Watchmen after Watchmen

Edited by Drew Morton
Foreword by Henry Jenkins
Afterword by Suzanne Scott
Hardcover : 9781496842169, 268 pages, 4 b&w illustrations; 2 tables, October 2022
Paperback : 9781496842176, 268 pages, 4 b&w illustrations; 2 tables, October 2022

The first scholarly exploration of three important Watchmen adaptations

Description

Contributions by Apryl Alexander, Alisia Grace Chase, Brian Faucette, Laura E. Felschow, Lindsay Hallam, Rusty Hatchell, Dru Jeffries, Henry Jenkins, Jeffrey SJ Kirchoff, Curtis Marez, James Denis McGlynn, Brandy Monk-Payton, Chamara Moore, Drew Morton, Mark C. E. Peterson, Jayson Quearry, Zachary J. A. Rondinelli, Suzanne Scott, David Stanley, Sarah Pawlak Stanley, Tracy Vozar, and Chris Yogerst

Alan Moore and Dave Gibbons’s Watchmen fundamentally altered the perception of American comic books and remains one of the medium’s greatest hits. Launched in 1986—“the year that changed comics” for most scholars in comics studies—Watchmen quickly assisted in cementing the legacy that comics were a serious form of literature no longer defined by the Comics Code era of funny animal and innocuous superhero books that appealed mainly to children.

Collected data:
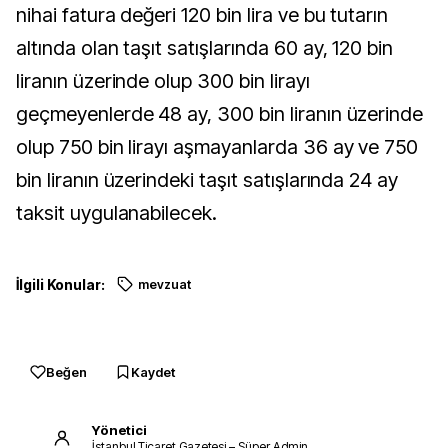
nihai fatura değeri 120 bin lira ve bu tutarın
altında olan taşıt satışlarında 60 ay, 120 bin
liranın üzerinde olup 300 bin lirayı
geçmeyenlerde 48 ay, 300 bin liranın üzerinde
olup 750 bin lirayı aşmayanlarda 36 ay ve 750
bin liranın üzerindeki taşıt satışlarında 24 ay
taksit uygulanabilecek.
İlgili Konular:
mevzuat
Beğen
Kaydet
Yönetici
İstanbul Ticaret Gazetesi – Süper Admin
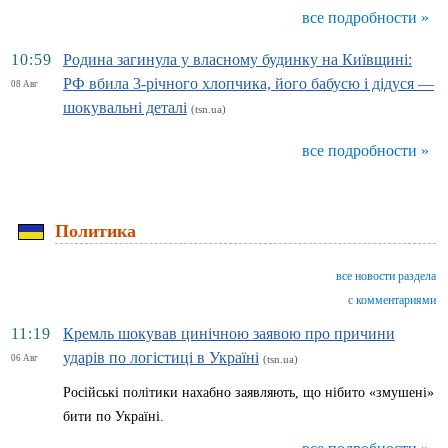
все подробности »
10:59
Родина загинула у власному будинку на Київщині:
РФ вбила 3-річного хлопчика, його бабусю і дідуся —
08 Авг
шокувальні деталі
(tsn.ua)
все подробности »
Политика
все новости раздела
с комментариями
11:19
Кремль шокував цинічною заявою про причини
ударів по логістиці в Україні
06 Авг
(tsn.ua)
Російські політики нахабно заявляють, що нібито «змушені»
бити по Україні.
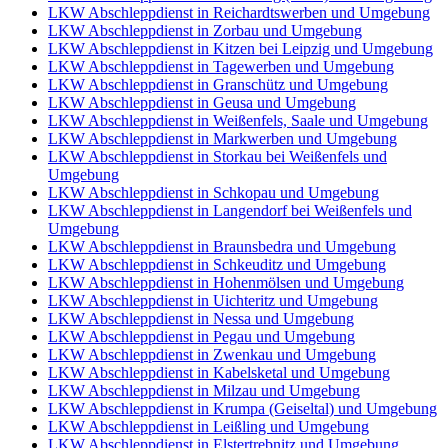
LKW Abschleppdienst in Reichardtswerben und Umgebung
LKW Abschleppdienst in Zorbau und Umgebung
LKW Abschleppdienst in Kitzen bei Leipzig und Umgebung
LKW Abschleppdienst in Tagewerben und Umgebung
LKW Abschleppdienst in Granschütz und Umgebung
LKW Abschleppdienst in Geusa und Umgebung
LKW Abschleppdienst in Weißenfels, Saale und Umgebung
LKW Abschleppdienst in Markwerben und Umgebung
LKW Abschleppdienst in Storkau bei Weißenfels und
Umgebung
LKW Abschleppdienst in Schkopau und Umgebung
LKW Abschleppdienst in Langendorf bei Weißenfels und
Umgebung
LKW Abschleppdienst in Braunsbedra und Umgebung
LKW Abschleppdienst in Schkeuditz und Umgebung
LKW Abschleppdienst in Hohenmölsen und Umgebung
LKW Abschleppdienst in Uichteritz und Umgebung
LKW Abschleppdienst in Nessa und Umgebung
LKW Abschleppdienst in Pegau und Umgebung
LKW Abschleppdienst in Zwenkau und Umgebung
LKW Abschleppdienst in Kabelsketal und Umgebung
LKW Abschleppdienst in Milzau und Umgebung
LKW Abschleppdienst in Krumpa (Geiseltal) und Umgebung
LKW Abschleppdienst in Leißling und Umgebung
LKW Abschleppdienst in Elstertrebnitz und Umgebung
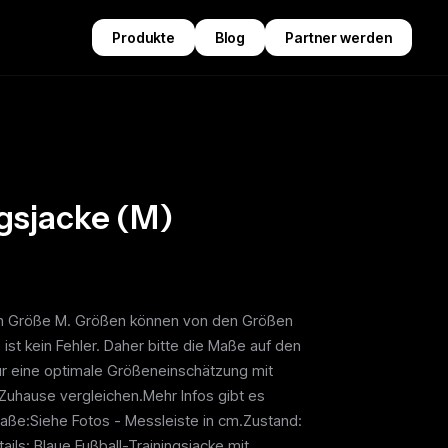
Produkte
Blog
Partner werden
gsjacke (M)
, in Größe M. Größen können von den Größen
 ist kein Fehler. Daher bitte die Maße auf den
ür eine optimale Größeneinschätzung mit
 Zuhause vergleichen.Mehr Infos gibt es
aße:Siehe Fotos - Messleiste in cm.Zustand:
ils: Blaue Fußball-Trainingsjacke mit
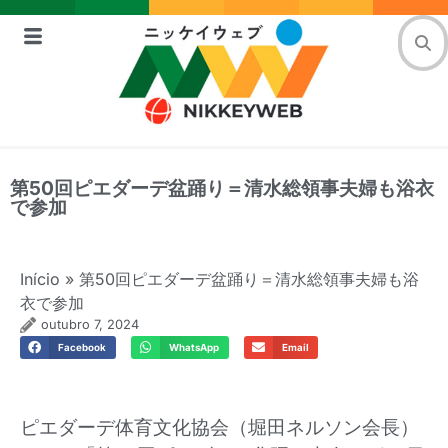
第50回ピエダーデ盆踊り＝清水総領事夫婦も浴衣
で参加
Início
»
第50回ピエダーデ盆踊り＝清水総領事夫婦も浴
衣で参加
outubro 7, 2024
Facebook
WhatsApp
Email
ピエダーデ体育文化協会（堀田ネルソン会長）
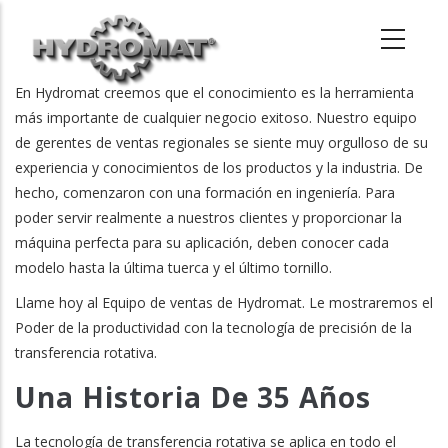
Pasar
al
contenido
principal
En Hydromat creemos que el conocimiento es la herramienta
más importante de cualquier negocio exitoso. Nuestro equipo
de gerentes de ventas regionales se siente muy orgulloso de su
experiencia y conocimientos de los productos y la industria. De
hecho, comenzaron con una formación en ingeniería. Para
poder servir realmente a nuestros clientes y proporcionar la
máquina perfecta para su aplicación, deben conocer cada
modelo hasta la última tuerca y el último tornillo.
Llame hoy al Equipo de ventas de Hydromat. Le mostraremos el
Poder de la productividad con la tecnología de precisión de la
transferencia rotativa.
Una Historia De 35 Años
La tecnología de transferencia rotativa se aplica en todo el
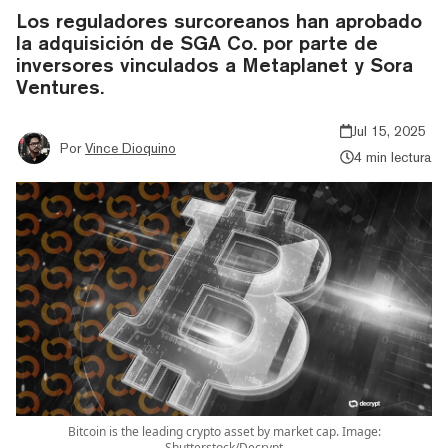
Los reguladores surcoreanos han aprobado
la adquisición de SGA Co. por parte de
inversores vinculados a Metaplanet y Sora
Ventures.
Jul 15, 2025
Por
Vince Dioquino
4 min lectura
Bitcoin is the leading crypto asset by market cap. Image:
Shutterstock/Decrypt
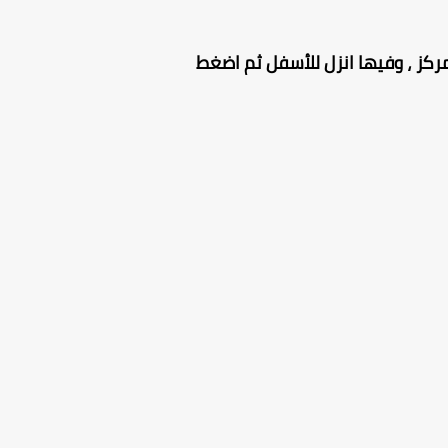
ركز ، وفيها انزل للأسفل ثم اضغط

PARTS OF THE EXERCISE:
1) Copy the listing word for word, starting at its first line and stopping after the line containing "İstanbul Ticaret Gazetesi – Süper Admin". Leave out the pictures.
2) Write the next part of the book description for Watchmen after Watchmen, picking up after its last sentence.

RESULTS IN ORDER:
1)
nihai fatura değeri 120 bin lira ve bu tutarın
altında olan taşıt satışlarında 60 ay, 120 bin
liranın üzerinde olup 300 bin lirayı
geçmeyenlerde 48 ay, 300 bin liranın üzerinde
olup 750 bin lirayı aşmayanlarda 36 ay ve 750
bin liranın üzerindeki taşıt satışlarında 24 ay
taksit uygulanabilecek.
İlgili Konular:
mevzuat
Beğen
Kaydet
Yönetici
İstanbul Ticaret Gazetesi – Süper Admin

2)
After Midnight: “Watchmen” after “Watchmen” looks specifically at the three adaptations of Moore and Gibbons’s Watchmen—Zack Snyder’s Watchmen film (2009), Geoff Johns’s comic book sequel Doomsday Clock (2017), and Damon Lindelof’s Watchmen series on HBO (2019). Divided into three parts, the anthology considers how the sequels, especially the limited series, have prompted a reevaluation of the original text and successfully harnessed the politics of the contemporary moment into a potent relevancy. The first part considers the various texts through conceptions of adaptation, remediation, and transmedia storytelling. Part two considers the HBO series through its thematic focus on the relationship between American history and African American trauma by analyzing how the show critiques the alt-right, represents intergenerational trauma, illustrates alternative possibilities for Black representation, and complicates our understanding of how the mechanics of the show’s production can impact its politics. Finally, the book’s last section considers the themes of nostalgia and trauma, both firmly rooted in the original Moore and Gibbons series, and how the sequel texts reflect and refract upon those often-intertwined phenomena.

Reviews

"This is an inspired and inspiring look at Watchmen and its cross-media legacy through the lenses of canonization, myth, transmedia storytelling, paratextuality, nostalgia, racism, white supremacy, and beyond."

- Blair Davis, author of Comic Book Movies and Movie Comics: Page to Screen/Screen to Page

"As a collection exploring a somewhat iconic comic property, After Midnight does an excellent job of exploring the cultural relevance of the material inspired by Watchmen across comics, films, and television."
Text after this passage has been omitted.